Citation de Multicolore #335720
Tres Chere Multicolore
J adooooooooore tous les themes que l on doit dissequer et tortiller dans tous les sens pour mener des reflexions et c est encore mieux, lorsque, l on est plusieurs a apporter notre petite note de musique sur un sujet.
Vous avez deja super bien bosser sur le theme du temps avec ses differentes repartitions.
Meme le temps qui est impalpable, on l a conditionner et organiser aux besoins humains, du lever au coucher.
Les peuples qui vivent en foret, vivent de maniere differente avec le Temps , mais, il y a le temps du jour et celui de la nuit. Il a le temps de la chasse, de la pleine lune, de la pluie,du soleil, le temps des saisons etc etc
Le temps de planter quelques petites graines a mes pensees et je reviendrais probablement refaire germer des idees a votre sujet
Le temps dans le domaine medical est celui de l urgence pour sauver des Vies
Le temps du travail, le temps du repos, du loisir, de l oisiviter, le temps de l absence, le temps de la vie, le temps de la mort, le temps en terme d epoques et de siecles ....

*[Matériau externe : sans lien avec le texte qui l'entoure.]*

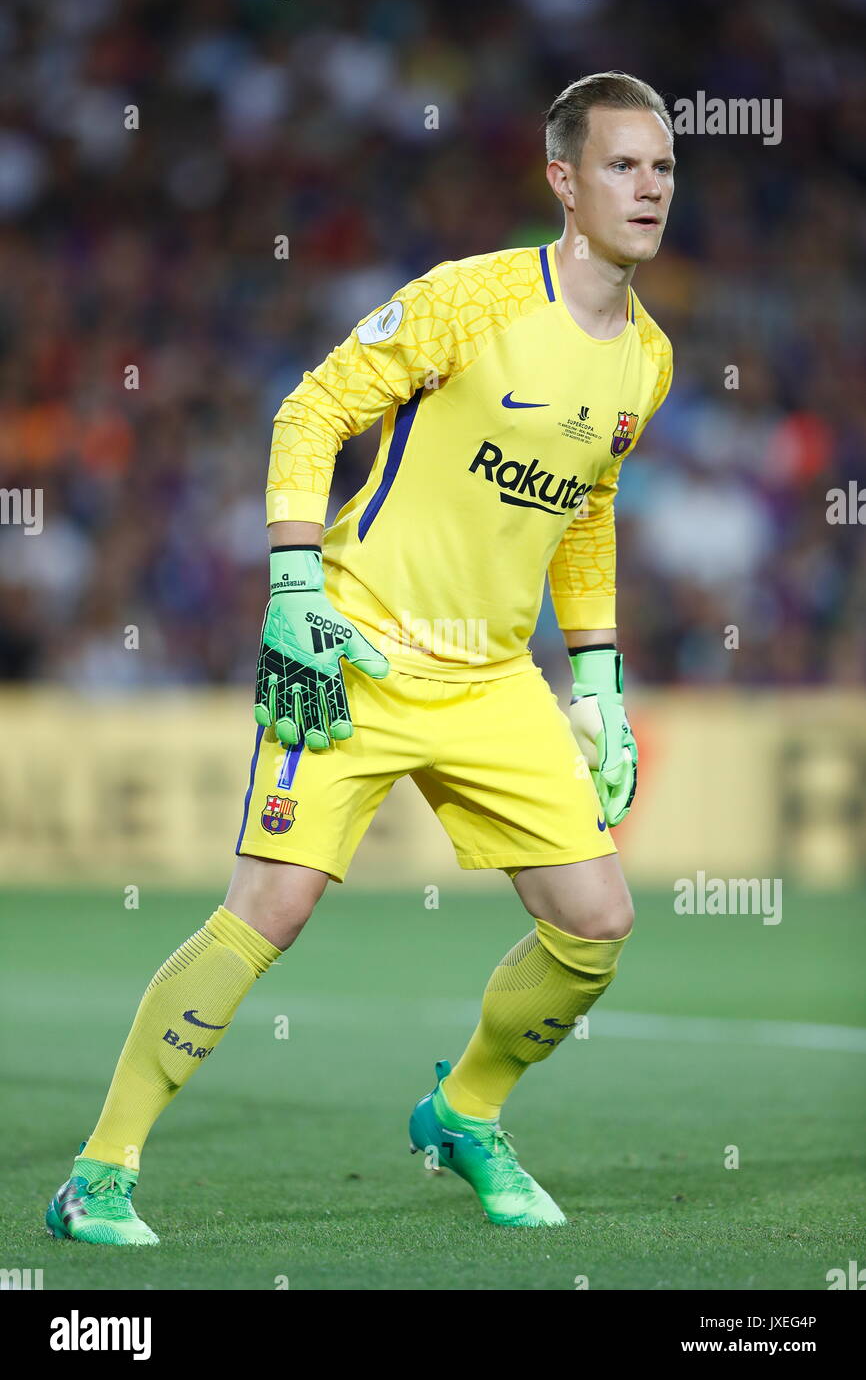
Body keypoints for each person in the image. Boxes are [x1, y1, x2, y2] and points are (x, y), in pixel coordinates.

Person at [47, 70, 675, 1243]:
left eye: (662, 168)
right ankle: (98, 1170)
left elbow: (583, 514)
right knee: (267, 912)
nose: (647, 188)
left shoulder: (647, 358)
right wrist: (293, 587)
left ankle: (462, 1112)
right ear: (563, 180)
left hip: (491, 676)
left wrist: (598, 678)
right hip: (359, 648)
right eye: (621, 165)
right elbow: (308, 411)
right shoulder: (468, 298)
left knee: (594, 923)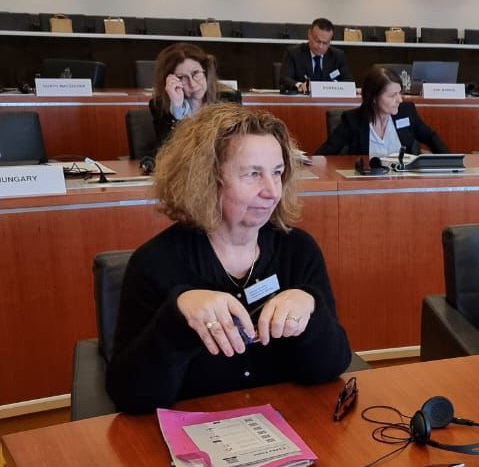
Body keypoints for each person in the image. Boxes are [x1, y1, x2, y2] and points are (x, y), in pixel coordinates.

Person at [106, 104, 353, 414]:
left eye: (277, 173)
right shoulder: (155, 263)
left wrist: (311, 308)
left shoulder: (299, 250)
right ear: (207, 180)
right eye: (253, 174)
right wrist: (176, 319)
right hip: (193, 430)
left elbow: (331, 367)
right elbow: (130, 396)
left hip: (288, 423)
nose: (272, 191)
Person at [317, 67, 449, 156]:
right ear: (373, 98)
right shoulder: (353, 120)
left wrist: (450, 162)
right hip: (366, 183)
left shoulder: (406, 112)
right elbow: (326, 153)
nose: (399, 100)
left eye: (400, 93)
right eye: (392, 96)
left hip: (404, 181)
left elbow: (431, 137)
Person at [149, 43, 241, 146]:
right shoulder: (160, 105)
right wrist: (177, 109)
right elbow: (167, 148)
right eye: (181, 77)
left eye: (195, 73)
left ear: (206, 72)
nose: (192, 84)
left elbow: (237, 141)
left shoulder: (229, 98)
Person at [280, 18, 353, 93]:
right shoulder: (294, 53)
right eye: (317, 41)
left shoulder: (338, 56)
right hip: (303, 98)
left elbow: (348, 82)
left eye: (325, 43)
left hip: (328, 98)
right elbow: (284, 78)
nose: (320, 46)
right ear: (309, 34)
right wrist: (300, 85)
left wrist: (332, 86)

La, je suis partie dans tous les sens ah ah ahah......je sais que j ai fais des fautes pour etre comprise, car, je ne sais pas trouver les accents sur l ipad grrrrrrr d habitude, j ecris sur un petit ordi.....
Je n ai pas trop le temps la, mais, c est genial de nous partager vos sujets et comme d habitude, j apprends , j apprend et re apprend ah ah ah ah
Merci a vous
.....................".
Il n'existe pas LE temps mais LES temps, beaucoup de temps, des temps pour chacun, des temps pour tout. Certains aux des bornes infinies, d'autres ont un commencement mais pas de fin, un commencement et une fin...
Quelques lignes écrites en octobre 2019 : "Cette nuit, j'ai pensé au temps. Pendant très longtemps, j'ai couru après le temps ; dernièrement, j'ai commencé à prendre mon temps ; ces quelques jours, j'ai l'impression de perdre mon temps... Difficile à gérer ce temps !".
C´est amusant tous ces mots : gagner du temps, predre mon temps, prendre le temps, n´avoir pas le temps, courir apres le temps, Alors que l´on a en realité aucune prise sur le temps qui passe. Notre rapport au temps semble decidement problematique et douloureux.